Later the twins got over their reflux phase and were thriving on Dr. Denmark’s regimen of regular sleep, nutritious food, sunshine and encouragement. We were in her office for a well visit, when out of the blue in her unassuming way she began to tell me that some fellow wanted to come out and do an interview for television and that she thought these twins would be good patients for her to examine during the interview. I was a bit nervous about being on television but I knew I would be in the background, and figured not too many people would see us on local TV, so I agreed. When I arrived at her office with the twins and my daughter in her dress and big hair bow, the fellow introduced himself to me as Bob Dotson from NBC. I about had heart failure at the thought of being on a national network with no preparation or time to back out. But we did the interview and waited for it to finally air around Thanksgiving of that year (1989). Of course this was before the Internet, YouTube, or cell phone videos, but we did manage to tape the segment on a VHS tape. I suppose I should find that old tape and get it transferred to a DVD for my kids and grandkids to watch one day. And I will try not to get my feelings hurt when my kids ask “Is that really you Mom?!!!” or worse yet, “Mom who is that lady holding us?” (Dr. Denmark they will recognize instantly.)
I think of Dr. Denmark so often, and even though she is so smart and so famous, she is probably the least smug about her stature than any famous person I can think of. And that got my attention. She embodied confidence in her methods, and in my ability to think things through, and make wise choices for my children’s welfare. But with Dr. Denmark, there was not the slightest hint of know-it-all-ness or self-righteous satisfaction. She was as humble as she was bright, and truly dedicated herself to using her skills and wisdom to make this world a better place.

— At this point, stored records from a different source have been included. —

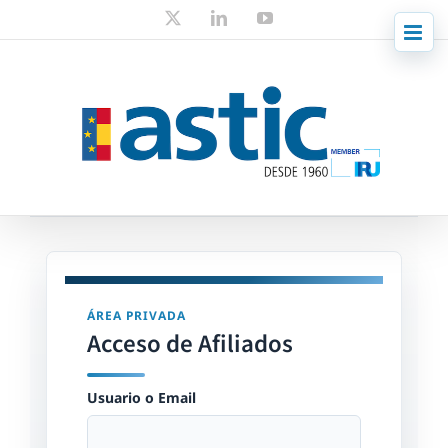
Skip
X
LinkedIn
YouTube
to
content
ÁREA PRIVADA
Acceso de Afiliados
Usuario o Email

I hope Dr. Denmark lives to turn 114 this February 1, and I hope her beloved daughter Mary, her grandsons and their families get to enjoy a private celebration without adoring fans and curious onlookers. But I don’t need to hope that she uses her gifts to bring honor to God, and bring better health to thousands of children and parents. She has already done that.
Happy Birthday and God Bless You Dr. Denmark! It has truly been a privilege to know you. And when I get down on my knees to clean up my grandchildren’s mess, if I have a smile on my face, it’s because I will be thinking of you.